» **Problem to work on**
Start at the line holding "195 270 495". Write out that line and each one after it to the end of the data, unchanged.

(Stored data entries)
# # #

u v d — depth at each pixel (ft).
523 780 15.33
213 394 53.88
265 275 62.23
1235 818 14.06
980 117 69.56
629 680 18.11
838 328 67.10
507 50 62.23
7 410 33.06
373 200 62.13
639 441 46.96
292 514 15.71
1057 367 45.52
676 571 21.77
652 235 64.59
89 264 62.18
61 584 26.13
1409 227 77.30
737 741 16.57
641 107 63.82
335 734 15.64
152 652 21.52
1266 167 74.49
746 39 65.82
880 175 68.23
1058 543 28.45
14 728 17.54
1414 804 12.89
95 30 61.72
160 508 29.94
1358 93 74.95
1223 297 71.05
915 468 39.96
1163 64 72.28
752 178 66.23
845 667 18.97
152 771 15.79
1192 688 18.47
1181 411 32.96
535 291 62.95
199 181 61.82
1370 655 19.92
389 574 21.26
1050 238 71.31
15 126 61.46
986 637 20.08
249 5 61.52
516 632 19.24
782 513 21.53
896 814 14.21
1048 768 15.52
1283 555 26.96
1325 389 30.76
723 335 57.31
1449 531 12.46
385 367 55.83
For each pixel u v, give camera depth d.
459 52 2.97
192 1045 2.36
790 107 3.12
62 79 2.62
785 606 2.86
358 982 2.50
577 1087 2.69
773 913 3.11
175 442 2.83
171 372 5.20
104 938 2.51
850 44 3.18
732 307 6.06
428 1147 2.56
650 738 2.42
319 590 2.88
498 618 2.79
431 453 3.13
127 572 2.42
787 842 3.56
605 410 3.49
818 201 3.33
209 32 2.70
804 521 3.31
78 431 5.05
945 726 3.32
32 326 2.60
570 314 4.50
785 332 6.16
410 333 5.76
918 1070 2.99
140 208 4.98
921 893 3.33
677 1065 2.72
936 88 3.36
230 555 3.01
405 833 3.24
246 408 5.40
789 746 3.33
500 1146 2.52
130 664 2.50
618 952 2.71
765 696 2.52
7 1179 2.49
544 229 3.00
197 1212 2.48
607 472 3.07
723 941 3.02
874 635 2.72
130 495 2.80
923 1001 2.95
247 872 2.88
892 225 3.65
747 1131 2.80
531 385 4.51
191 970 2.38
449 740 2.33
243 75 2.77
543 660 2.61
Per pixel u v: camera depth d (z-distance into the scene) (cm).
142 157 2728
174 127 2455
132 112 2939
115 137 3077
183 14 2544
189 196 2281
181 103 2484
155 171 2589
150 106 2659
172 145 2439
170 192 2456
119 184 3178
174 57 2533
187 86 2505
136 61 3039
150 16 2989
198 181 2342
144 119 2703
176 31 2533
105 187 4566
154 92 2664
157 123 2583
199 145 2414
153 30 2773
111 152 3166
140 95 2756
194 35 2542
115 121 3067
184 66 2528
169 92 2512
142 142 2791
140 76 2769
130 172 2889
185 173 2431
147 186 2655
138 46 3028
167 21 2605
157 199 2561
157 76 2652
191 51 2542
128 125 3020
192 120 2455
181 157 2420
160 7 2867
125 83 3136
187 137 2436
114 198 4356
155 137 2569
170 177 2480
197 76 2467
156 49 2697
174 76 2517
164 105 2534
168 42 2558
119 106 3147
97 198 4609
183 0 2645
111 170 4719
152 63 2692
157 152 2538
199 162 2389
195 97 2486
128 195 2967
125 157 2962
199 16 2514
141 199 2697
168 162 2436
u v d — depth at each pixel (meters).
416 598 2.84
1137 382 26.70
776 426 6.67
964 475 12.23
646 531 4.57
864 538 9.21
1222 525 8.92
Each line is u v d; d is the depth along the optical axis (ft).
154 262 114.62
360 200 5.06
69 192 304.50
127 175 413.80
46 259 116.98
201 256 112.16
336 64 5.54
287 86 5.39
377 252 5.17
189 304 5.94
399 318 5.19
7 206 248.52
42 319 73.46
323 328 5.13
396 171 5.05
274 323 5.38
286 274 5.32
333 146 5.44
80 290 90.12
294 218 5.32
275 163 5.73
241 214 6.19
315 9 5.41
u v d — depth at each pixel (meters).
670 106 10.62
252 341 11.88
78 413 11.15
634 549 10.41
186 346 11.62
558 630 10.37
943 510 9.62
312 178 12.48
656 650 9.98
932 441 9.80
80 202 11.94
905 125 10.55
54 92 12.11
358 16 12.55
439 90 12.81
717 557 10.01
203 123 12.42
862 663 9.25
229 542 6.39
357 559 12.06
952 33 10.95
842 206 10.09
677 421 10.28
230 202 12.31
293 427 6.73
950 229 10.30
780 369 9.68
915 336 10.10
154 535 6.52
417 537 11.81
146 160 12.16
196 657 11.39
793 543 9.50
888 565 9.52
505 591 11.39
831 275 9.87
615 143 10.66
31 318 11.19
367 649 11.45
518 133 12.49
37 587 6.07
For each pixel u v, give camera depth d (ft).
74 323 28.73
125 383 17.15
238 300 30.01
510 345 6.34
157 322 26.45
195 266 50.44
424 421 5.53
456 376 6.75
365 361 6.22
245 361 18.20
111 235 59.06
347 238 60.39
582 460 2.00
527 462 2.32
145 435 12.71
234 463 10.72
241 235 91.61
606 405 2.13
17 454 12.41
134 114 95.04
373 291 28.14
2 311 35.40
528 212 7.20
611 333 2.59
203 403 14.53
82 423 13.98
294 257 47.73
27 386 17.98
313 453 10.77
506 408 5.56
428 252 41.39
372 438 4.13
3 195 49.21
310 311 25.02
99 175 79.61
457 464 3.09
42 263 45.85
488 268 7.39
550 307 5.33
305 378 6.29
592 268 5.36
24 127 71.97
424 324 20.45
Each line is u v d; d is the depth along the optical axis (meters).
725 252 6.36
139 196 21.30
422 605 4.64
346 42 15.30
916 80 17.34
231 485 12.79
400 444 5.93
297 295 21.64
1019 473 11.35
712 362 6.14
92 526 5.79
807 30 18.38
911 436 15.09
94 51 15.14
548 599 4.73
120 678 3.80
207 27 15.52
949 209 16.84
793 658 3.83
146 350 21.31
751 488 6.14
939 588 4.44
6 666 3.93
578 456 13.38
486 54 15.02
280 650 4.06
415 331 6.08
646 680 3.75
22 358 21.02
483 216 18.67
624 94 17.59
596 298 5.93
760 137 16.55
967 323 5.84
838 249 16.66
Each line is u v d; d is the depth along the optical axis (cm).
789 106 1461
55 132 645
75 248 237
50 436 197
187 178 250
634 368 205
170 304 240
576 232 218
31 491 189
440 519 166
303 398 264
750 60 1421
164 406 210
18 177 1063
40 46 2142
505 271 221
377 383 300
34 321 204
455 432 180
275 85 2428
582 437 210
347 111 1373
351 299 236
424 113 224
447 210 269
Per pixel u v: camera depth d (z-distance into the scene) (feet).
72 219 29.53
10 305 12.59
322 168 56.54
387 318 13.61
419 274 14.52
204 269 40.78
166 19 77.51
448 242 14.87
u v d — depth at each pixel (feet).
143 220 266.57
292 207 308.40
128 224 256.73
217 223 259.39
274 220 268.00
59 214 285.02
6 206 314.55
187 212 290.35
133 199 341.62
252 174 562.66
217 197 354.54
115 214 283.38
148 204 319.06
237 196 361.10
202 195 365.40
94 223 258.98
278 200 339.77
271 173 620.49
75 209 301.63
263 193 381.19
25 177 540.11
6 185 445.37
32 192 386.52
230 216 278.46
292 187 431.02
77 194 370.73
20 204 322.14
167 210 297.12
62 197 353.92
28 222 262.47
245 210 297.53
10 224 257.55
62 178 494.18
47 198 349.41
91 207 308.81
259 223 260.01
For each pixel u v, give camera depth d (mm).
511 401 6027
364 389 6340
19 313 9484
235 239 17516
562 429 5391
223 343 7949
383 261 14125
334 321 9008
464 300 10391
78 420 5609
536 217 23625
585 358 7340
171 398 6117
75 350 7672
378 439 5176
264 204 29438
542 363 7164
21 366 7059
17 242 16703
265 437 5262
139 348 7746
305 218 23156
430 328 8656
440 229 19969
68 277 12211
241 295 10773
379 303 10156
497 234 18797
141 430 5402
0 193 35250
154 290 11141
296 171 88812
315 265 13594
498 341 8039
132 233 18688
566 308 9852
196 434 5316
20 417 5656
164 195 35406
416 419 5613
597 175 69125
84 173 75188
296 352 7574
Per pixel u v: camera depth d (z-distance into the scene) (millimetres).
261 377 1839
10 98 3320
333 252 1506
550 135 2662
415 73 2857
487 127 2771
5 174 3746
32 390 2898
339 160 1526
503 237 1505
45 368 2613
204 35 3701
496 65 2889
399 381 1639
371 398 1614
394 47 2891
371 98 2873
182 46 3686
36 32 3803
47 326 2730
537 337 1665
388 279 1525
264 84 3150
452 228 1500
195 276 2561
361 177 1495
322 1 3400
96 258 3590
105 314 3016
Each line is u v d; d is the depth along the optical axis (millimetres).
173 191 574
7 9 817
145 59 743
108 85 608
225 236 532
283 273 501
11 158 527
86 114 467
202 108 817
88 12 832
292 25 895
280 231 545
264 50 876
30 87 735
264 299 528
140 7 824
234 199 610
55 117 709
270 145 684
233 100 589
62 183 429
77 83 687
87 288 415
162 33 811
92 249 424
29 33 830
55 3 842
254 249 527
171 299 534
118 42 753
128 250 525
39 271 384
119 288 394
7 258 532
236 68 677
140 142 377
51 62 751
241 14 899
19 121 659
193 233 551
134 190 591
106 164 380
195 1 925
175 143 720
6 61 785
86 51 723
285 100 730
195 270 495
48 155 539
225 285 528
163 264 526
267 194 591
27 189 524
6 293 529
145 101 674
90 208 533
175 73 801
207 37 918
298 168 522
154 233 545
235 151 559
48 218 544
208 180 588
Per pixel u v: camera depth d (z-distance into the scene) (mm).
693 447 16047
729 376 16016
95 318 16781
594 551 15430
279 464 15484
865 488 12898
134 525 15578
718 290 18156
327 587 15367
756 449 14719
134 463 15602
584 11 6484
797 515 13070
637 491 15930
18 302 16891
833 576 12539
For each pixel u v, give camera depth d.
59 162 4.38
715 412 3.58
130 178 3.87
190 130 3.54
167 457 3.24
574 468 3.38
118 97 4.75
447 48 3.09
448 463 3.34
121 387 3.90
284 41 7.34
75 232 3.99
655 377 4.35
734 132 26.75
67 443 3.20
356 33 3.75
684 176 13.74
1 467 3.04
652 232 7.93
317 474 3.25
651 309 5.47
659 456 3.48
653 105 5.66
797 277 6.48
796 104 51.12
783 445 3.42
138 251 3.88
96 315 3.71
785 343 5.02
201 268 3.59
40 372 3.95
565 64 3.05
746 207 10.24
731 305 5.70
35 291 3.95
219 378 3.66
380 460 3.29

# # #

» **Output for this task**
195 270 495
48 155 539
225 285 528
163 264 526
267 194 591
27 189 524
6 293 529
145 101 674
90 208 533
175 73 801
207 37 918
298 168 522
154 233 545
235 151 559
48 218 544
208 180 588
Per pixel u v: camera depth d (z-distance into the scene) (mm).
693 447 16047
729 376 16016
95 318 16781
594 551 15430
279 464 15484
865 488 12898
134 525 15578
718 290 18156
327 587 15367
756 449 14719
134 463 15602
584 11 6484
797 515 13070
637 491 15930
18 302 16891
833 576 12539
For each pixel u v, give camera depth d.
59 162 4.38
715 412 3.58
130 178 3.87
190 130 3.54
167 457 3.24
574 468 3.38
118 97 4.75
447 48 3.09
448 463 3.34
121 387 3.90
284 41 7.34
75 232 3.99
655 377 4.35
734 132 26.75
67 443 3.20
356 33 3.75
684 176 13.74
1 467 3.04
652 232 7.93
317 474 3.25
651 309 5.47
659 456 3.48
653 105 5.66
797 277 6.48
796 104 51.12
783 445 3.42
138 251 3.88
96 315 3.71
785 343 5.02
201 268 3.59
40 372 3.95
565 64 3.05
746 207 10.24
731 305 5.70
35 291 3.95
219 378 3.66
380 460 3.29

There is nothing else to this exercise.